Il gruppo attivo è stato poi ulteriormente suddiviso in funzione della periodicità della pratica in: weekend warrior, in caso di 1-2 sessioni/settimana, o regolarmente attivo se l’attività fisica era condotta in misura di 3 o più sessioni/settimana e poi per frequenza, durata/sessione e intensità dell’attività. Questi dati sono stati infine valutati in relazione all’end-point primario dello studio, ovvero l’impatto della pratica fisica sulla mortalità per tutte le cause, malattie cardiovascolari (CVD) e cancro.

I risultati

I partecipanti, di età media 41,4 [15,2] anni, di cui 19.2432 [50,8%] donne e 209.432 [67,8%] bianchi non ispanici, sono stati monitorati per un periodo mediano di 10,4 anni. In quest’arco temporale si sono registrati 21.898 decessi, di cui 4.130 per CVD e 6.034 per cancro. Rispetto ai partecipanti fisicamente inattivi, gli hazard ratio (HR) per la mortalità per tutte le cause erano 0,92 (95% CI, 0,83-1,02) per il “guerriero del fine settimana” e 0,85 (95% CI, 0,83-0,88) per i “regolarmente attivi”, con dati simili anche per mortalità causa-specifica.

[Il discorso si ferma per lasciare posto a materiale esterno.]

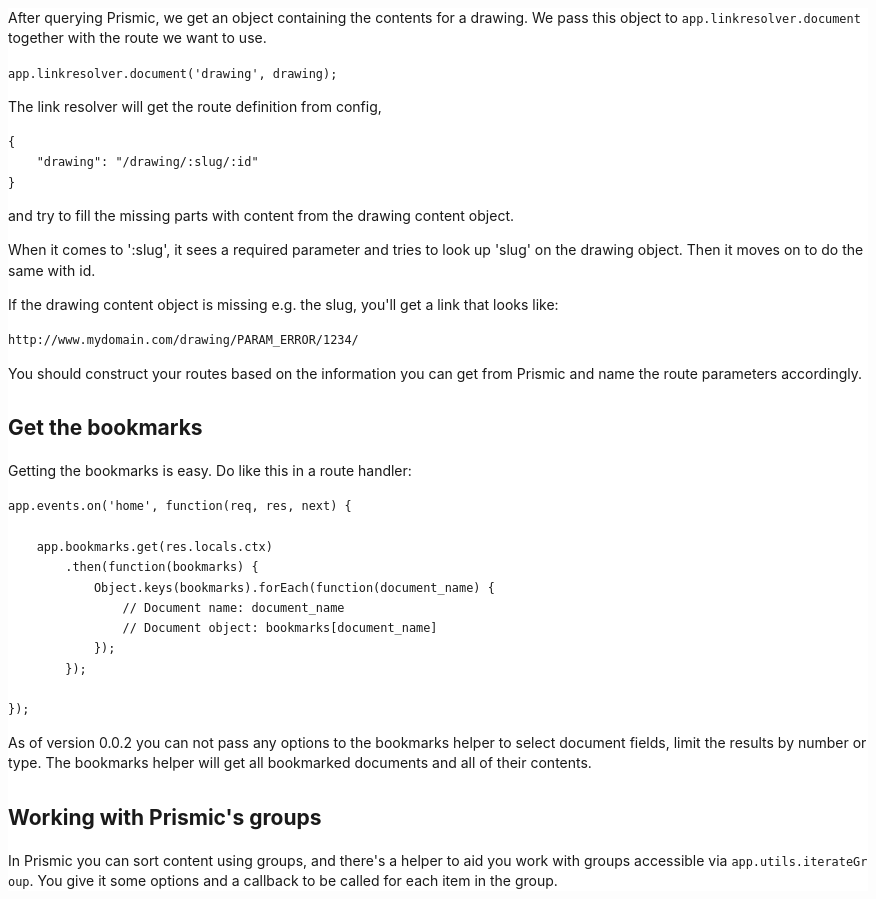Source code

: After querying Prismic, we get an object containing the contents for a drawing. We pass this object to ```app.linkresolver.document``` together with the route we want to use.

```
app.linkresolver.document('drawing', drawing);
```

The link resolver will get the route definition from config,

```
{
	"drawing": "/drawing/:slug/:id"
}
```

and try to fill the missing parts with content from the drawing content object.

When it comes to ':slug', it sees a required parameter and tries to look up 'slug' on the drawing object. Then it moves on to do the same with id.

If the drawing content object is missing e.g. the slug, you'll get a link that looks like:

```
http://www.mydomain.com/drawing/PARAM_ERROR/1234/
```

You should construct your routes based on the information you can get from Prismic and name the route parameters accordingly.

## Get the bookmarks

Getting the bookmarks is easy. Do like this in a route handler:

```
app.events.on('home', function(req, res, next) {
	
	app.bookmarks.get(res.locals.ctx)
		.then(function(bookmarks) {
			Object.keys(bookmarks).forEach(function(document_name) {
				// Document name: document_name
				// Document object: bookmarks[document_name]
			});			
		});

});
```

As of version 0.0.2 you can not pass any options to the bookmarks helper to select document fields, limit the results by number or type. The bookmarks helper will get all bookmarked documents and all of their contents.

## Working with Prismic's groups

In Prismic you can sort content using groups, and there's a helper to aid you work with groups accessible via ```app.utils.iterateGroup```. You give it some options and a callback to be called for each item in the group.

Inoltre, in funzione della stessa quantità di MVPA totale, i partecipanti al weekend warrior hanno fatto osservare tassi di mortalità per tutte le cause e per causa specifici simili a quelli dei partecipanti regolarmente attivi. Gli HR per il guerriero del fine settimana rispetto ai partecipanti regolarmente attivi erano 1,08 (95% CI, 0,97-1,20) per la mortalità per tutte le cause, 1,14 (95% CI, 0,85-1,53) per mortalità CVD; e 1,07 (95% CI, 0,87-1,31) per la mortalità per cancro.

In conclusione

Si conferma che l’attività fisica è sinonimo di salute: sia in caso di pratica moderata sia in caso di attività vigorosa o vigorosa e intensa, condotta nel fine settimana o con regolarità, l’effetto è di contrasto sulla mortalità con riduzione dei tassi per tutte le cause o cause specifiche. Diversamente dalla sedentarietà che, invece, ne aumenta la curva. In buona sostanza, le persone che si impegnano nei livelli raccomandati di attività fisica possono aspettarsi gli stessi benefici in termine di salute sia da sessioni eseguite durante la settimana o concentrate in meno giorni.

Fonte:

  • Dos Santos M, Ferrari G, Lee DH, Rey-López JP, Aune D, Liao B, Huang W, Nie J, Wang Y, Giovannucci E, Rezende LFM. Association of the “Weekend Warrior” and Other Leisure-time Physical Activity Patterns With All-Cause and Cause-Specific Mortality: A Nationwide Cohort Study. JAMA Intern Med. 2022 Aug 1;182(8):840-848.